Sometimes, ajohn, you make very valid points. It's a shame that your valid points are often lost in verbosity. (I know, I can talk!)
A young, black, American, female economics teacher (adjectives not in order of priority) explained structural inequality in a very simple to understand analogy.
Imagine you were playing monopoly. You didn't have a choice, you had to play.
For the first 400 rounds, (equivalent to the years of slavery and civil rights movement) you were playing for someone else (who was also playing). All your accumulated assets belong to this other player. No matter how successful you were, at the end of the 400 rounds, you were stripped of all your accumulated wealth (which was given to the other player, for whom you had been playing) and you were reduced to continuing to play with nothing. As the other (white) players became bored (i.e.passed on) their accumulated wealth was handed to the next white player.
When occasionally, you became successful, your accumulated wealth was taken and or destroyed (Tulsa and Rosewood).
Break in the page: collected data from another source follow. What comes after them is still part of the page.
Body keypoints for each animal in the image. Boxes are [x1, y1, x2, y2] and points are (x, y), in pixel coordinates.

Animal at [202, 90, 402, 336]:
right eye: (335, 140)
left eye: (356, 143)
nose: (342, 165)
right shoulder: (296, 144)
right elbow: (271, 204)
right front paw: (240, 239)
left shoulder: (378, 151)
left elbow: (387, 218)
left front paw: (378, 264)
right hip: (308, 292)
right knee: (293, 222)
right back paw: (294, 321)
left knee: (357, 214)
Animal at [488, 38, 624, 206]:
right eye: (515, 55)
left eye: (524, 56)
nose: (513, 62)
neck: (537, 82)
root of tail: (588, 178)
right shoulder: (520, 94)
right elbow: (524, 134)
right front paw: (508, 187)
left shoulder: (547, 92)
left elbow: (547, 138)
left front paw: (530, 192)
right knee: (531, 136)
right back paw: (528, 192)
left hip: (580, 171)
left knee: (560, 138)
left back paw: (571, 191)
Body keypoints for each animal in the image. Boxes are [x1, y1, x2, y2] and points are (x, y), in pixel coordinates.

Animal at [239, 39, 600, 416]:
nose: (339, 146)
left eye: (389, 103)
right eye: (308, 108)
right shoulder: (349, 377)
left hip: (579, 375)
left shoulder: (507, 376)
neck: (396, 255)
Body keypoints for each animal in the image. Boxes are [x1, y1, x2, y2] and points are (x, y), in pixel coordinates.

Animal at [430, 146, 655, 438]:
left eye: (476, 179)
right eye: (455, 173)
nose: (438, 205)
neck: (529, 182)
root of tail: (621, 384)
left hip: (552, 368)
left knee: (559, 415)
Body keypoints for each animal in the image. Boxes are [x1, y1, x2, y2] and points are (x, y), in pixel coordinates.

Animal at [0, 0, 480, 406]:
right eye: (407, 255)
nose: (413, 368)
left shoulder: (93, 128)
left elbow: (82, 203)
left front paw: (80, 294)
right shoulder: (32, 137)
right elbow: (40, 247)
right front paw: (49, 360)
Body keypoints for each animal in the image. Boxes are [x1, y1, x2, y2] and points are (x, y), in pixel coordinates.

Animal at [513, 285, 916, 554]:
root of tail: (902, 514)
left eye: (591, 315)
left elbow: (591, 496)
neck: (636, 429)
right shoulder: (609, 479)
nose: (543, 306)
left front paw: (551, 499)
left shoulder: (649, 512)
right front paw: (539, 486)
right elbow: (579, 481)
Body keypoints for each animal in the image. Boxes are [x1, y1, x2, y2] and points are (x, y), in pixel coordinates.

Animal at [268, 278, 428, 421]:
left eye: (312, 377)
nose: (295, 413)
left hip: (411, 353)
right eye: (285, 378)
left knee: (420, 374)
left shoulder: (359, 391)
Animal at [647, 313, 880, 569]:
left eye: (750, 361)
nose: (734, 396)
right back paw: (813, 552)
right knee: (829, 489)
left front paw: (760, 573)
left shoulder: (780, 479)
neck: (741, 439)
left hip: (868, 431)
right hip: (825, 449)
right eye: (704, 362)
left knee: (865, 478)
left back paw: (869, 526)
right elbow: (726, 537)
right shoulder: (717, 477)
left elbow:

You were obliged to continue playing as before, but again, with a zero starting position. You had no choice about playing, you still had to play.
All the white accumulated wealth was passed on, from one white player to the next white player and so on.
It's a game that is fixed against you. You cannot win.
https://www.bbc.com/news/av/world-u...ter-how-can-we-win-monopoly-analogy-explained
The inventor of this analogy likened it to the structural inequality in USA, but it applies equally to UK and other countries.
So, when ajohn says crime isn't built into our DNA, he's right, but wealth and inequality is built into our history. Our history, and our future is determined by that structural inequality.
We cannot change our history, but it is right that we try to change our future.